Stored entries:
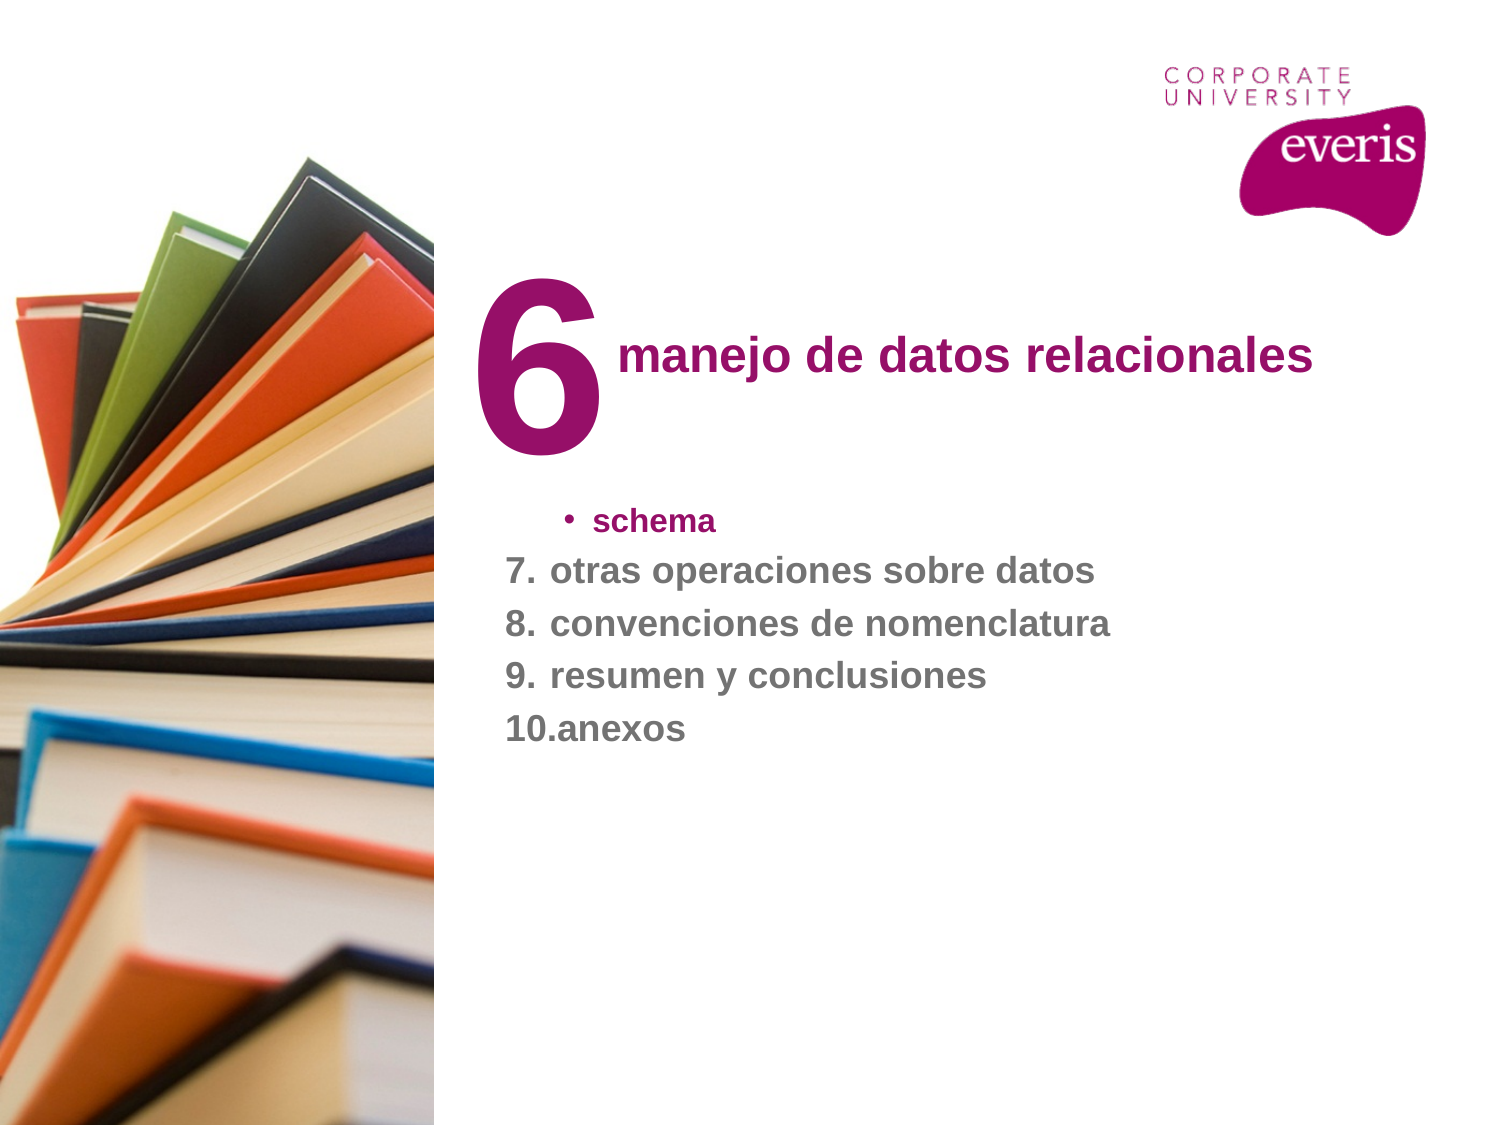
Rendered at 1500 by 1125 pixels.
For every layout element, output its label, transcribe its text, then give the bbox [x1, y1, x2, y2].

text_box manejo de datos relacionales [602, 314, 1376, 390]
picture [0, 5, 434, 1125]
picture [1144, 7, 1500, 246]
text_box 6 [454, 196, 691, 511]
list schema otras operaciones sobre datos convenciones de nomenclatura resumen y conclusiones anexos [490, 491, 1412, 1094]
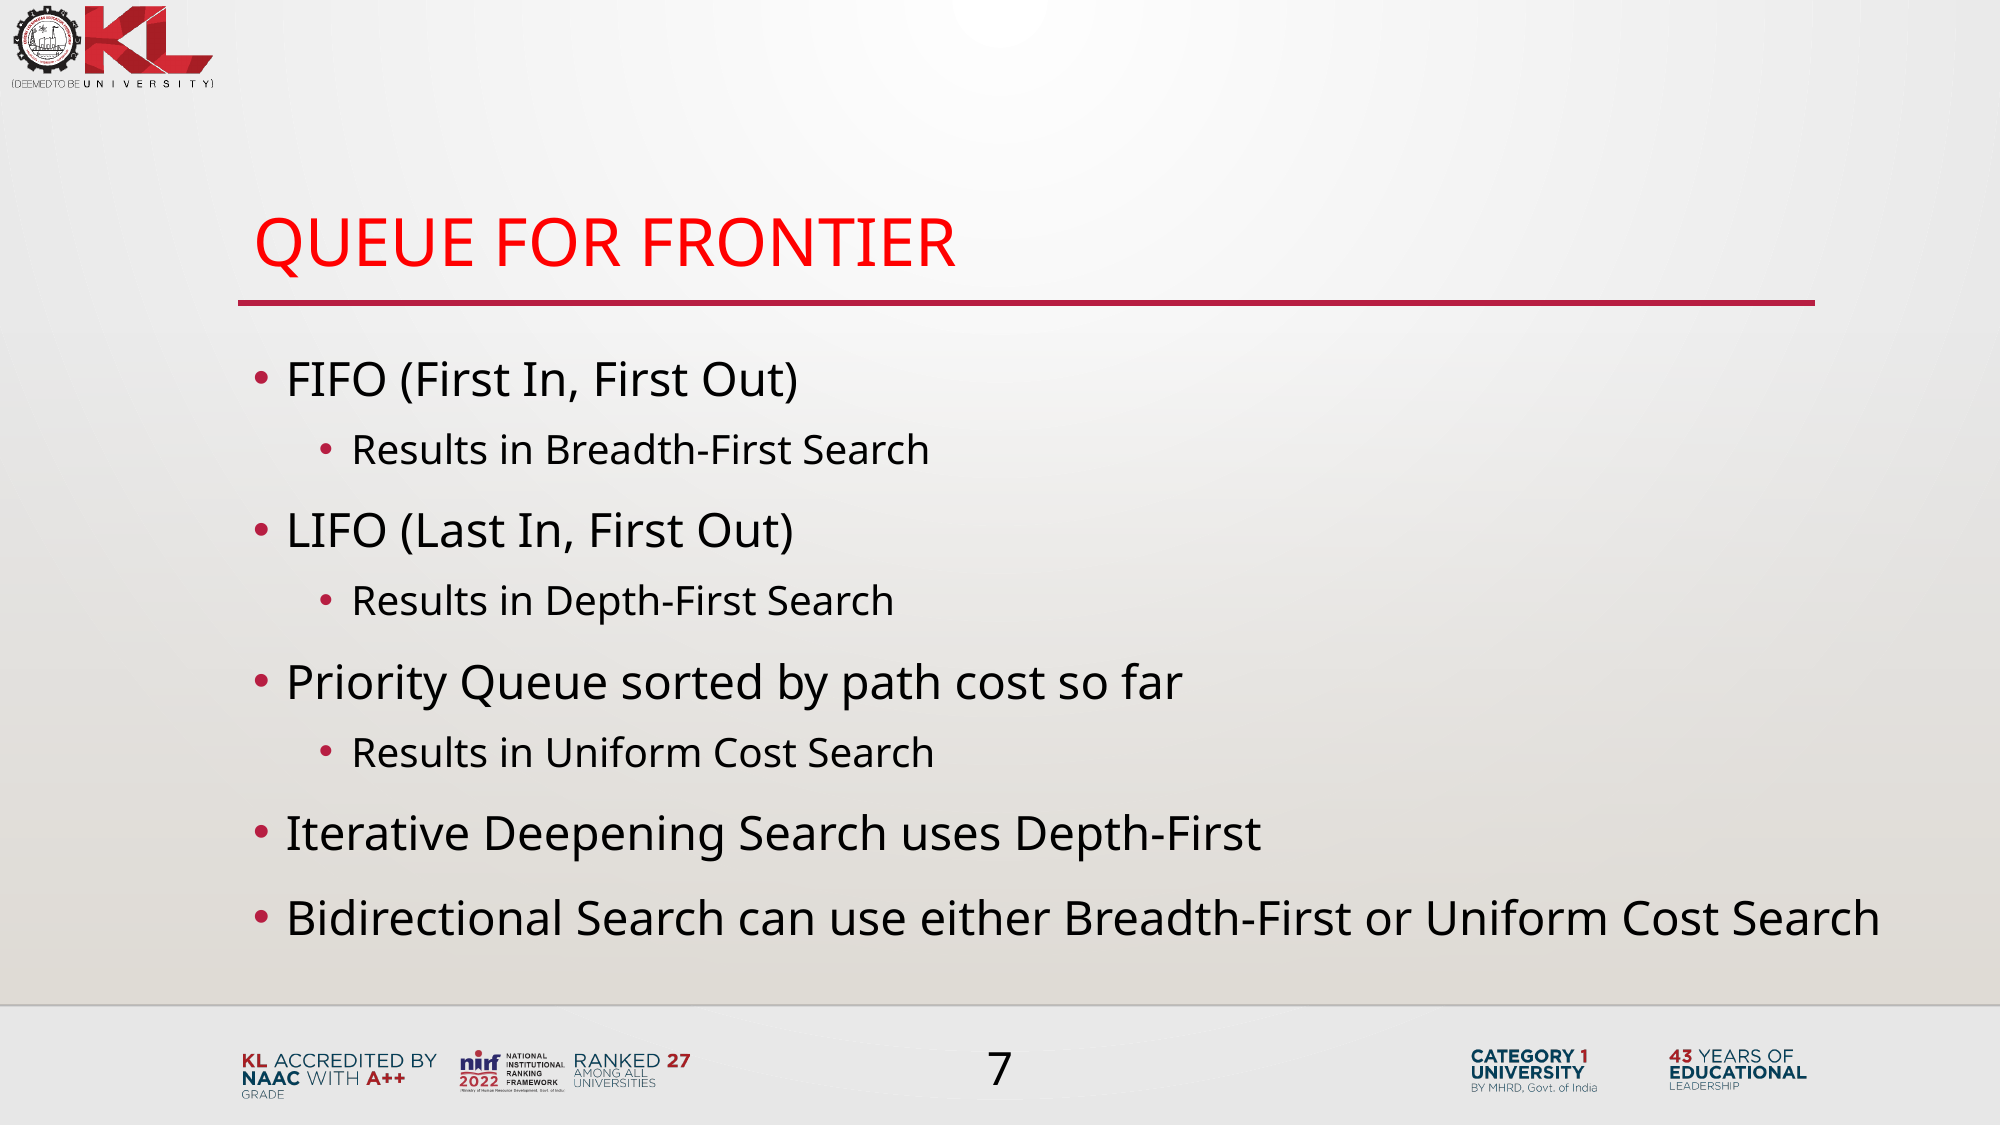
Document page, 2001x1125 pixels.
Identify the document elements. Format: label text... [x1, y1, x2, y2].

list FIFO (First In, First Out) Results in Breadth-First Search LIFO (Last In, First Out) Results in Depth-First Search Priority Queue sorted by path cost so far Results in Uniform Cost Search Iterative Deepening Search uses Depth-First Bidirectional Search can use either Breadth-First or Uniform Cost Search [238, 330, 1919, 1012]
picture [1447, 1045, 1814, 1101]
picture [12, 5, 213, 88]
slide_number 7 [933, 1031, 1067, 1115]
title Queue for Frontier [238, 201, 1814, 305]
picture [238, 1045, 716, 1103]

ACTION ITEM - Only the lines from the one that holds "For every layout" through the end of the records above should be printed again, exactly as they are. Leave out the pictures.

ANSWER TO THE EXERCISE -
For every layout element, output its label, transcribe its text, then give the bbox [x1, y1, x2, y2].

text_box manejo de datos relacionales [602, 314, 1376, 390]
picture [0, 5, 434, 1125]
picture [1144, 7, 1500, 246]
text_box 6 [454, 196, 691, 511]
list schema otras operaciones sobre datos convenciones de nomenclatura resumen y conclusiones anexos [490, 491, 1412, 1094]
Document page, 2001x1125 pixels.
Identify the document elements. Format: label text... [x1, y1, x2, y2].

list FIFO (First In, First Out) Results in Breadth-First Search LIFO (Last In, First Out) Results in Depth-First Search Priority Queue sorted by path cost so far Results in Uniform Cost Search Iterative Deepening Search uses Depth-First Bidirectional Search can use either Breadth-First or Uniform Cost Search [238, 330, 1919, 1012]
picture [1447, 1045, 1814, 1101]
picture [12, 5, 213, 88]
slide_number 7 [933, 1031, 1067, 1115]
title Queue for Frontier [238, 201, 1814, 305]
picture [238, 1045, 716, 1103]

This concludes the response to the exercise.